- **DIRECTIONS FOR THIS TASK**
Write out each of the rows below word for word, with every line unchanged.
== EXCERPTED RECORDS
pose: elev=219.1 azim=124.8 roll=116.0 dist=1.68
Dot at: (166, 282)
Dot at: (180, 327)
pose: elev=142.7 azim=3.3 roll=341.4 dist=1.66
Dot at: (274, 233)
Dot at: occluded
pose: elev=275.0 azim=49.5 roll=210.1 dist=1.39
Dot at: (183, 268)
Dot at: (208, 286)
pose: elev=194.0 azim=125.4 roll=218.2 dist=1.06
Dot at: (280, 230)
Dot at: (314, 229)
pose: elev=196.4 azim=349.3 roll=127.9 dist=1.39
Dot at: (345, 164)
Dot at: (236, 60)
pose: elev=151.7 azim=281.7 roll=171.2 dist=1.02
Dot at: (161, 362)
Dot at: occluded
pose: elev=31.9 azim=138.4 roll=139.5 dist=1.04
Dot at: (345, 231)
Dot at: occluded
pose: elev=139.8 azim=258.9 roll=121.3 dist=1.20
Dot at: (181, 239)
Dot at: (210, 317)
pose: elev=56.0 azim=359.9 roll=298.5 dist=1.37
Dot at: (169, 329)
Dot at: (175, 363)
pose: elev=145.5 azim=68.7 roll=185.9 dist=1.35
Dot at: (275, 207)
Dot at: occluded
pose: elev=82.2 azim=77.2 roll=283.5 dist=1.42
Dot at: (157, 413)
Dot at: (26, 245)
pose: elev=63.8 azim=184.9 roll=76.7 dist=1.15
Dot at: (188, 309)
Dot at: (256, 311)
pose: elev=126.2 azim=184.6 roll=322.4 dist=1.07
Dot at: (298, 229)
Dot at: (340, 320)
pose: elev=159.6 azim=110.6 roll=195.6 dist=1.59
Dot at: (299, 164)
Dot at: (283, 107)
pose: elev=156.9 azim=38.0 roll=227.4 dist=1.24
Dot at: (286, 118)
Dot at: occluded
====
- **THE REPLY**
pose: elev=219.1 azim=124.8 roll=116.0 dist=1.68
Dot at: (166, 282)
Dot at: (180, 327)
pose: elev=142.7 azim=3.3 roll=341.4 dist=1.66
Dot at: (274, 233)
Dot at: occluded
pose: elev=275.0 azim=49.5 roll=210.1 dist=1.39
Dot at: (183, 268)
Dot at: (208, 286)
pose: elev=194.0 azim=125.4 roll=218.2 dist=1.06
Dot at: (280, 230)
Dot at: (314, 229)
pose: elev=196.4 azim=349.3 roll=127.9 dist=1.39
Dot at: (345, 164)
Dot at: (236, 60)
pose: elev=151.7 azim=281.7 roll=171.2 dist=1.02
Dot at: (161, 362)
Dot at: occluded
pose: elev=31.9 azim=138.4 roll=139.5 dist=1.04
Dot at: (345, 231)
Dot at: occluded
pose: elev=139.8 azim=258.9 roll=121.3 dist=1.20
Dot at: (181, 239)
Dot at: (210, 317)
pose: elev=56.0 azim=359.9 roll=298.5 dist=1.37
Dot at: (169, 329)
Dot at: (175, 363)
pose: elev=145.5 azim=68.7 roll=185.9 dist=1.35
Dot at: (275, 207)
Dot at: occluded
pose: elev=82.2 azim=77.2 roll=283.5 dist=1.42
Dot at: (157, 413)
Dot at: (26, 245)
pose: elev=63.8 azim=184.9 roll=76.7 dist=1.15
Dot at: (188, 309)
Dot at: (256, 311)
pose: elev=126.2 azim=184.6 roll=322.4 dist=1.07
Dot at: (298, 229)
Dot at: (340, 320)
pose: elev=159.6 azim=110.6 roll=195.6 dist=1.59
Dot at: (299, 164)
Dot at: (283, 107)
pose: elev=156.9 azim=38.0 roll=227.4 dist=1.24
Dot at: (286, 118)
Dot at: occluded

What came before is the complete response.